Poor costumes, rich costumes, and middle class costumes are present throughout the movie. This movie takes place in the 1770s and leads up to the start of the Revolutionary War. So plenty of Georgian fashions to be sure. For the most part, I didn't have too much to complain about as far as accuracy goes. Though I'm not sure that some of the women were wearing the proper stays from the era. Other than that, the costuming was nice to look it.

Phillipe starts out with poorer clothes, but his clothes become nicer as the movie progresses. His clothes only get really fancy once when the character Alicia buys him some nice clothes, but other than that since he went into a trade in America he doesn't have the fanciest clothes.

The Duchess.
Phillipe's father's wife, the duchess, wears very high fashion clothing: a blue, powdered wig, fancy gowns, and it looks like she had panniers or side hoops on for the fullness of her dress. The story takes place in the 1770s when panniers were starting to go out of fashion (or on their way out), but since she is not quite young, maybe she wore older gowns because she liked them better; this still seems a little strange to me that she would wear panniers. Roger Amberly was dressed like an overdressed dandy: powdered wig, a possibly fake mole, fancy clothes, makeup (let's put it this way, Sir Percy from The Scarlet Pimpernel was dressed like a bum compared to this guy). Unfortunately, I couldn't find a picture of Roger! So, for now, you'll have to take my word on it.

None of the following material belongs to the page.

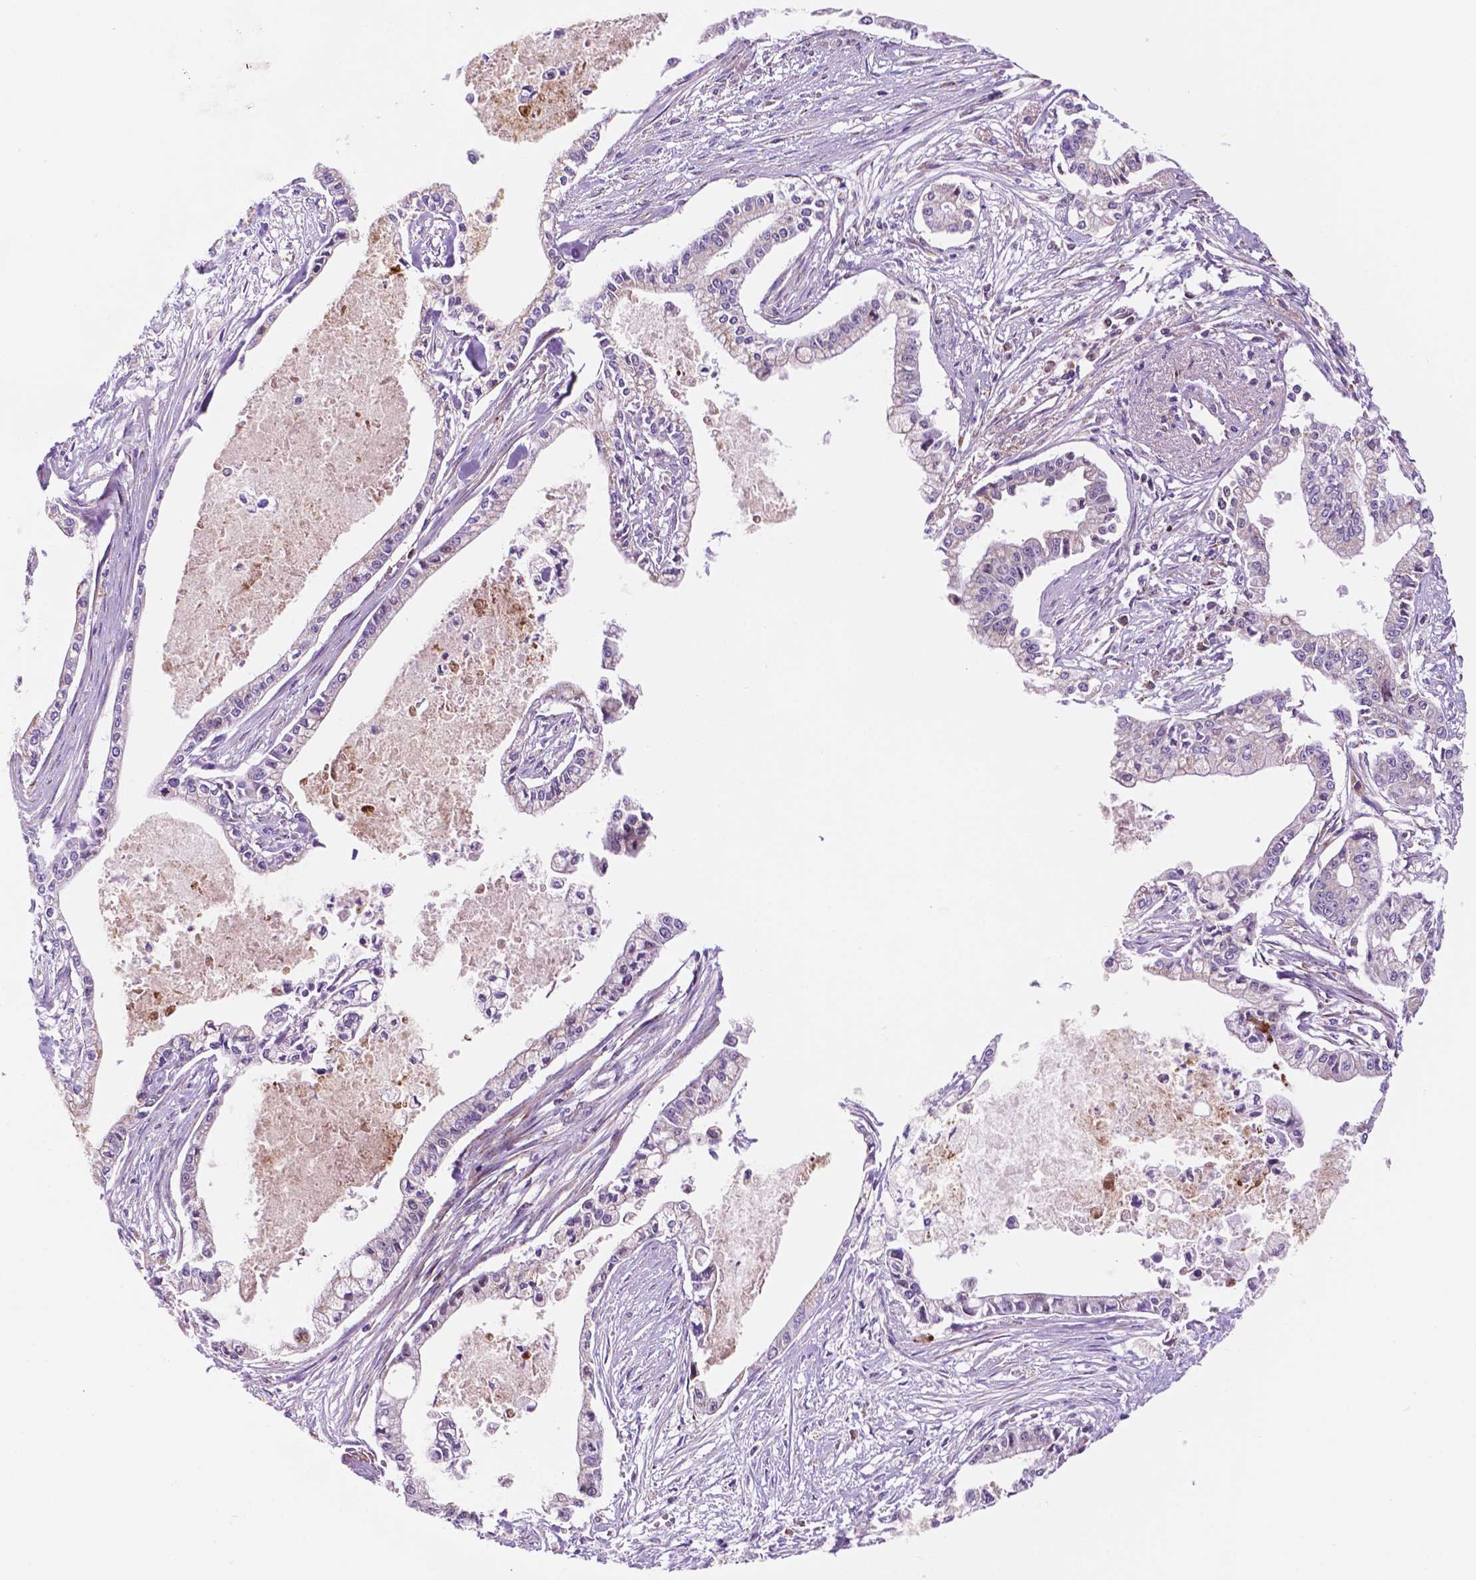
{"staining": {"intensity": "weak", "quantity": "<25%", "location": "cytoplasmic/membranous"}, "tissue": "pancreatic cancer", "cell_type": "Tumor cells", "image_type": "cancer", "snomed": [{"axis": "morphology", "description": "Adenocarcinoma, NOS"}, {"axis": "topography", "description": "Pancreas"}], "caption": "Tumor cells are negative for brown protein staining in pancreatic cancer (adenocarcinoma). The staining was performed using DAB to visualize the protein expression in brown, while the nuclei were stained in blue with hematoxylin (Magnification: 20x).", "gene": "GEMIN4", "patient": {"sex": "female", "age": 65}}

Alicia, put up your hair like a Georgian
What really irritated me was the way Alicia's (Roger's fiance/wife and one of Phillip's loves) hair was dressed... it wasn't. Her hair for almost all of her screen time, even when she supposedly became a duchess, was down. Wasn't really styled in any way, just down. Straight with some curl at the tips of her hair. Pulled back slightly at the top of her head, but the rest of her hair hung down. Does anyone else find this inaccurate considering that during the course of the 1700s hair styles/wigs were complex? Or did anyone else think that it was weird that she was even outside without a hat on?  Yeah, I thought so. For a lady, she sure if making an awful lot of fashion faux pas.
Anne Ware

The American fashions were simpler than the European fashions. Anne Ware's (Phillip's fiance) gowns were plainer, but they were still nice. Her hair was actually up (Alicia, take notice). Though I thought she looked pretty young to be someone past marrying age. The American men had on middle class clothes: they weren't fancy like the English fashions, but they weren't poor either.

The music was okay, though not really memorable. If it was on a CD, I probably wouldn't get the CD. A lot of harpsichord music was used to keep with the time period and give the setting a 1700s feel to it.

Overall: 3.75/5
I enjoyed Part 1. The story line was an interesting one and gave me a little insight into the Revolutionary War. The cast had a lot of easily recognizable actors, which made the opening credits fun. They probably could have done without a couple of unnecessary scenes, though. But I still enjoyed Part 1. Keep an eye out for my Part 2 review.

While there is no rating, I would say that part 1 of The Kent Chronicles is PG-13... easily. There is some violence where some people get killed (though the acting in those parts is not very good, so it's not as realistic as it could have been). There is also some adult themes (with some scenes) scattered throughout the movie. There is some swearing throughout the movie. Also, there is one scene where we realize that Benjamin Franklin was a little strange...not a horrible scene, but he was an odd fellow.

The Kent Chronicles is available on DVD. Part 1 runs for 240 minutes with an intermission in the middle.

And okay, for those who wanted to know what Lorne Green and Donald Pleasance looked like, here are some pictures of them in Part 1:
Lorne Green (Ben Cartwright from Bonanza) as Bishop Francis). He was only in there for one scene, though, so he shouldn't really be considered a star or anything.

Donald Pleasance (Mr. Harding from The Barchester Chronicles) as Solomon Sholto. He was a sweet, old man in here like he was in The Barchester Chronicles (though, from what I understand, he got mostly creepy roles as an actor).